What are the asymptotes of the hyperbola (x+1)^2/4 - (y-2)^2/1 =1
I'm homeschooled, so the concept is hard to grasp.
Show steps please.
as you know, the hyperbola
x^2/a^2 - y^2/b^2 = 1
has asymptotes of
y = ± b/a x
You have a=2, b=1, so the asymptotes have slope ±1/2.
Also, your hyperbola is shifted, so its center is not at (0,0). Thus, your asymptotes are
y-2 = 1/2 (x+1)
y-2 = -1/2 (x+1)
or,
y = x/2 + 5/2
y = -x/2 + 3/2
google and wikipedia are your friends. A simple search will turn up many useful articles.
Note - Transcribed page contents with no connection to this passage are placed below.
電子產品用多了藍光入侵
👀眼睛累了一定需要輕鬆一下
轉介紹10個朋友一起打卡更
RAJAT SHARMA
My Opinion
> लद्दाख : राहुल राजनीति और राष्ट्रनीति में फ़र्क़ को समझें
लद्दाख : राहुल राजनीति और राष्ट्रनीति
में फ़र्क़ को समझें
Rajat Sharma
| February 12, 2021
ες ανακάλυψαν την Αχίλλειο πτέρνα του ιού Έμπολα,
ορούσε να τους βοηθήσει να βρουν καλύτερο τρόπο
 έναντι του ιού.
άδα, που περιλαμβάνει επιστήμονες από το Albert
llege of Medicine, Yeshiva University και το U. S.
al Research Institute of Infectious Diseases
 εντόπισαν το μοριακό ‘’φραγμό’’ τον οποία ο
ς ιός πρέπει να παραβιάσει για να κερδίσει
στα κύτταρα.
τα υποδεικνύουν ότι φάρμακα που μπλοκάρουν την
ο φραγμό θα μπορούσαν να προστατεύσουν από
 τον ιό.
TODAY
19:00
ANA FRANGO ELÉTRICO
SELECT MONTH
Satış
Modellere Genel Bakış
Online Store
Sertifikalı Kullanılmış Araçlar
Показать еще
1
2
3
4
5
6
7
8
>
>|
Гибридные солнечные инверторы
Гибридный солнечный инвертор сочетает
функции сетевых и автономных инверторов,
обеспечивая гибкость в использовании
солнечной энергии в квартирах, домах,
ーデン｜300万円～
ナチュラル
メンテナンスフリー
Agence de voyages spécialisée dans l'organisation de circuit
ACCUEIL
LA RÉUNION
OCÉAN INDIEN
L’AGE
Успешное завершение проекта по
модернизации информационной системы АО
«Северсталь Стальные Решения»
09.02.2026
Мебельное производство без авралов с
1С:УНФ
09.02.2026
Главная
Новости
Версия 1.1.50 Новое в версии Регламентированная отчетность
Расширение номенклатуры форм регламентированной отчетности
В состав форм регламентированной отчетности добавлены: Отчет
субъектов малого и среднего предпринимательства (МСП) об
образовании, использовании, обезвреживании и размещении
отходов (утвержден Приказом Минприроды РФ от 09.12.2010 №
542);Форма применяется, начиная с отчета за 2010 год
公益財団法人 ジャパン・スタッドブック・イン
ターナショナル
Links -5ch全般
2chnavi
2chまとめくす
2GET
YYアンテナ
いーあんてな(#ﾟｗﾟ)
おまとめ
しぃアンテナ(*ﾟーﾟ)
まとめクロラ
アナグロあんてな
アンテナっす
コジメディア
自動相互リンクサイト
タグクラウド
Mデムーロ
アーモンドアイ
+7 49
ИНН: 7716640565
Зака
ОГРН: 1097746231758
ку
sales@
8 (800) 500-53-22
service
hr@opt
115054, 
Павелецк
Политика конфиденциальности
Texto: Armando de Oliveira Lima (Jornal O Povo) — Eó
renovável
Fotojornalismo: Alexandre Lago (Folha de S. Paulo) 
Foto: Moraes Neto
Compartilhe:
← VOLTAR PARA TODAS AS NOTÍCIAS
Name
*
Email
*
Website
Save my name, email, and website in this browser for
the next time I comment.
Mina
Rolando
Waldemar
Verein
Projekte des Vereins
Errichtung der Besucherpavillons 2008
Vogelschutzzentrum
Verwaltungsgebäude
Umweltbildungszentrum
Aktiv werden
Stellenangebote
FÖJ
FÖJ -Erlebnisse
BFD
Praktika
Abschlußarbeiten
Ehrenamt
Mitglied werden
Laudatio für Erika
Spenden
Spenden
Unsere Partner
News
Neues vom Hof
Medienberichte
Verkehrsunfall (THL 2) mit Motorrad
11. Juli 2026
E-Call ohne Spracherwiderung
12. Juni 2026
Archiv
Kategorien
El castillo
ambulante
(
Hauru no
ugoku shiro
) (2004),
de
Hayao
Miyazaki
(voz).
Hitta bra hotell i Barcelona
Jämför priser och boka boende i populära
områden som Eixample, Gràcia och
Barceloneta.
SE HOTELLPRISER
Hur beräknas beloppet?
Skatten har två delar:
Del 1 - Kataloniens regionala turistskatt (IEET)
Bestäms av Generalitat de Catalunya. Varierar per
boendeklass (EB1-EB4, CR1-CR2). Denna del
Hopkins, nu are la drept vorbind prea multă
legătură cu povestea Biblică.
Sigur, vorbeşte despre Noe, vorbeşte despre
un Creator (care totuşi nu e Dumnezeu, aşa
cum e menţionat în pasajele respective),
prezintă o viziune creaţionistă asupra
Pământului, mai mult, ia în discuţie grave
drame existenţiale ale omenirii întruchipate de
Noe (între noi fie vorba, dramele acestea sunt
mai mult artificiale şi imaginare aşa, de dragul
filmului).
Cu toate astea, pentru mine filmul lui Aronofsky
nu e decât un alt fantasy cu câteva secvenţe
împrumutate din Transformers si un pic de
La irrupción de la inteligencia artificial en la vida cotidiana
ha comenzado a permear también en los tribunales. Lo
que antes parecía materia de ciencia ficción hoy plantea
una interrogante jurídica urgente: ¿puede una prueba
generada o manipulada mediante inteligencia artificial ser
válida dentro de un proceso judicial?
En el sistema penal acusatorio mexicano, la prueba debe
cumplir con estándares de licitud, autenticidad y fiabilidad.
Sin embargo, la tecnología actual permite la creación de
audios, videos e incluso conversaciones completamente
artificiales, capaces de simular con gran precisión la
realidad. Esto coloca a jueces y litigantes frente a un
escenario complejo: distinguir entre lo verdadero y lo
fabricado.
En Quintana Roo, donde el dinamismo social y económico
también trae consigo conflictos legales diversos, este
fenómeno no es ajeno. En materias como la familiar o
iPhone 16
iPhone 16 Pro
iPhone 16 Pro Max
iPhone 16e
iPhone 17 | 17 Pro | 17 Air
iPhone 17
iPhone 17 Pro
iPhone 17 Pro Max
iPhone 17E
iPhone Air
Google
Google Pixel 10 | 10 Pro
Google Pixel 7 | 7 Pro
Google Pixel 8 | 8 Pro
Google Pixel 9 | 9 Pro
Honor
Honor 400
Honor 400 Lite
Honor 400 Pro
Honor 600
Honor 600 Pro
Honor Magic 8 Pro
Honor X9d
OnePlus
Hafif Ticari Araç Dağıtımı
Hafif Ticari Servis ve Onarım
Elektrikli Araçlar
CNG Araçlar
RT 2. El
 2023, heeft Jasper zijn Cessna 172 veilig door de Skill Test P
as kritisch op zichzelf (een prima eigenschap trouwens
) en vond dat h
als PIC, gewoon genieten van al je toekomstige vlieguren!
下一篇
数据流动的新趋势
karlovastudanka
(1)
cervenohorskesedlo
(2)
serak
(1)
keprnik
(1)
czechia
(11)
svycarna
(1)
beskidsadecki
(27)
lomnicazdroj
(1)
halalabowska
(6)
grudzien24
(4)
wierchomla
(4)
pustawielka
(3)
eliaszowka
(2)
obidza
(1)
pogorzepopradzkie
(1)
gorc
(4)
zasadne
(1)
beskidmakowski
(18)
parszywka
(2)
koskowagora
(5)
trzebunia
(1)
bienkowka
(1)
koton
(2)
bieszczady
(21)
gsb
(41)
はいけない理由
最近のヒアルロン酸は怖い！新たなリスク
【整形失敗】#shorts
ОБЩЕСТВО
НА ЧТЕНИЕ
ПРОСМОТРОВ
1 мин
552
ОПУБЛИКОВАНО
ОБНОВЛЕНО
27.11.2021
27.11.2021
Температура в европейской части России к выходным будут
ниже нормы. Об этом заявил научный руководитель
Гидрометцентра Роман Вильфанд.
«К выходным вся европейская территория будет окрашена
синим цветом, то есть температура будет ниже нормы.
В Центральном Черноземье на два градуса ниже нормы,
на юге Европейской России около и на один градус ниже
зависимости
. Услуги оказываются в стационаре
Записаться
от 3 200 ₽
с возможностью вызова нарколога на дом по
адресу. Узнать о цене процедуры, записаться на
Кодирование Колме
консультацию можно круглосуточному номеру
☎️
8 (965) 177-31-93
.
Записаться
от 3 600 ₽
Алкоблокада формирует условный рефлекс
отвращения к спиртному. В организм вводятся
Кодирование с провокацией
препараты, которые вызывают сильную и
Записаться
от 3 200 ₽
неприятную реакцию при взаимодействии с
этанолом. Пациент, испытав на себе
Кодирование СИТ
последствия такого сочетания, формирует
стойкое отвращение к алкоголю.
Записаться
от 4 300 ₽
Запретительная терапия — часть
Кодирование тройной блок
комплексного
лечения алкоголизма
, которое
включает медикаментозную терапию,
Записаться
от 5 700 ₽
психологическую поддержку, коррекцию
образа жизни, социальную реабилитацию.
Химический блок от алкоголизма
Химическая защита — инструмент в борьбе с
Also, wolframalpha is very useful for solving equations and plotting graphs. For this one, see
http://www.wolframalpha.com/input/?i=plot+%28x%2B1%29^2%2F4+-+%28y-2%29^2%2F1+%3D1+%2C+y+%3D+x%2F2+%2B+5%2F2%2C+y+%3D+-x%2F2+%2B+3%2F2
Thank you very much, I understand it a little bit better now...
Sure! I can help you with that. To find the asymptotes of the hyperbola, we need to analyze the equation and determine its standard form.
The standard form of a hyperbola equation is given by:
[(x - h)^2 / a^2] - [(y - k)^2 / b^2] = 1
In the given equation, (x + 1)^2 / 4 - (y - 2)^2 / 1 = 1, we have:
h = -1 (x-coordinate of the center)
k = 2 (y-coordinate of the center)
a^2 = 4 (square of the semi-major axis length)
b^2 = 1 (square of the semi-minor axis length)
Now, let's determine the slope of the asymptotes. The slope of the asymptotes is given by the formula ±b/a.
Substituting the values of a and b, we have:
Slope of the asymptotes = ±√(b^2 / a^2)
= ±√(1 / 4)
= ±1/2
Therefore, the slopes of the asymptotes are ±1/2.
Next, we need to find the equations of the asymptotes. The general equation of a straight line with slope m and passing through a point (x1, y1) is given by:
(y - y1) = m(x - x1)
Since the asymptotes pass through the center of the hyperbola (h, k), our point is (-1, 2).
For the first asymptote (with positive slope), m = 1/2:
(y - 2) = (1/2)(x + 1)
Simplifying this equation:
2y - 4 = x + 1
2y = x + 5
y = (1/2)x + (5/2)
For the second asymptote (with negative slope), m = -1/2:
(y - 2) = (-1/2)(x + 1)
Simplifying this equation:
2y - 4 = -x - 1
2y = -x + 3
y = (-1/2)x + (3/2)
Therefore, the equations of the asymptotes are:
y = (1/2)x + (5/2)
y = (-1/2)x + (3/2)
These are the equations of the asymptotes for the given hyperbola.